REPUBLIKA.CO.ID, JAKARTA -- Jumlah konsumsi listrik di Spanyol turun 2,3 persen untuk tahun kedua berturut-turut pada tahun 2023. Hal ini meningkatkan kekhawatiran akan surplus pasokan, lantaran sektor energi terbarukan meningkat lebih cepat dibandingkan sumber energi fosil dan bahan bakar nuklir.
Dengan sumber energi terbarukan yang memecahkan rekor dan rencana pemerintah untuk meningkatkan kontribusinya terhadap bauran energi secara besar-besaran di tahun-tahun mendatang, rendahnya permintaan listrik menjadi masalah besar bagi industri energi terbarukan.
Permintaan listrik di Spanyol mencapai 244,686 gigawatt-jam (GWh) tahun lalu menyusul penurunan 2,3 persen pada tahun 2022, menurut data sementara yang dirilis oleh operator jaringan Red Electrica.
Penurunan ini didorong oleh menurunnya permintaan dari konsumen industri Spanyol, yang masih belum pulih dari dampak krisis energi. Asosiasi industri APPA Renovables telah menyerukan kebijakan untuk mendukung konsumsi listrik, seperti meningkatkan penggunaan kendaraan listrik.
Sumber energi terbarukan seperti angin dan matahari menghasilkan jumlah energi yang mencapai rekor tertinggi dan menyumbang 50,4 persen listrik yang dihasilkan di Spanyol pada tahun lalu, menurut data Red Electrica.
Pembangkit listrik tenaga angin menggantikan pembangkit listrik tenaga gas sebagai sumber listrik utama negara, memenuhi lebih dari 23 persen kebutuhan listrik. Sementara itu, pembangkit listrik berbahan bakar gas, yang dikenal sebagai pembangkit listrik siklus gabungan, menyumbang sekitar 17 persen dari konsumsi listrik di negara ini, turun tajam dibandingkan tahun sebelumnya, ketika kontribusinya mencapai hampir 25 persen.

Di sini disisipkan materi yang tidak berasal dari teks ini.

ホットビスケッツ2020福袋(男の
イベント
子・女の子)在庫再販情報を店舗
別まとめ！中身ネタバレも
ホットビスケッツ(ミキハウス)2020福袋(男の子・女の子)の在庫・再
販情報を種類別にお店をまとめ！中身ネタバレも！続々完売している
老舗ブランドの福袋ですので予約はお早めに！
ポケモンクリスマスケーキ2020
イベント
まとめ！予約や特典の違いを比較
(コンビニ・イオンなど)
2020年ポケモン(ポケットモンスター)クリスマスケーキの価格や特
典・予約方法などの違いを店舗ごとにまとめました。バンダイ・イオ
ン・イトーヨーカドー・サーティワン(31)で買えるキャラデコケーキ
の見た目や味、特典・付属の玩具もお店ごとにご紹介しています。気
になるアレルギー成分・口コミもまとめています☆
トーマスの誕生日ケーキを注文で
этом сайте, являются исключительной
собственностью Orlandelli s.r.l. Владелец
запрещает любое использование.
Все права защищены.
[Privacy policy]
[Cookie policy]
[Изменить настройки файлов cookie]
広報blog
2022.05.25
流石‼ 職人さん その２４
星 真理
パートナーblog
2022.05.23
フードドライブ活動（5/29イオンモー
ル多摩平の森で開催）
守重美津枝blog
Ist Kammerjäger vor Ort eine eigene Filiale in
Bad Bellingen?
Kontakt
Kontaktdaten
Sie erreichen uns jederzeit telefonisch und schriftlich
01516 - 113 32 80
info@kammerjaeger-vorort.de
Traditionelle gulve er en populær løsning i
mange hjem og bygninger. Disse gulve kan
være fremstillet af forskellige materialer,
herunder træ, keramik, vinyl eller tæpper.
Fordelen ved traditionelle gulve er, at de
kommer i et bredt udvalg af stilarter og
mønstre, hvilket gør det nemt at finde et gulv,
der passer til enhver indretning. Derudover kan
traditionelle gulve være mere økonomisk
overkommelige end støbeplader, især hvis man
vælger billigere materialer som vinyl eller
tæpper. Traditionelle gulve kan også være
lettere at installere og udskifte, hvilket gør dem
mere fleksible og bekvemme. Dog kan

Permintaan listrik hanyalah salah satu permasalahan yang mengancam penerapan energi terbarukan di Spanyol pada saat negara tersebut perlu mempercepatnya untuk mencapai tujuan ramah lingkungan yang ambisius.
“Harga grosir listrik yang tertekan mempengaruhi profitabilitas, dan perusahaan utilitas seperti Endesa dan Naturgy mengisyaratkan perlambatan dalam pengembangan energi terbarukan di tengah tingginya suku bunga dan meningkatnya biaya utang,” kata APPA seperti dilansir Reuters, Senin (8/1/2024).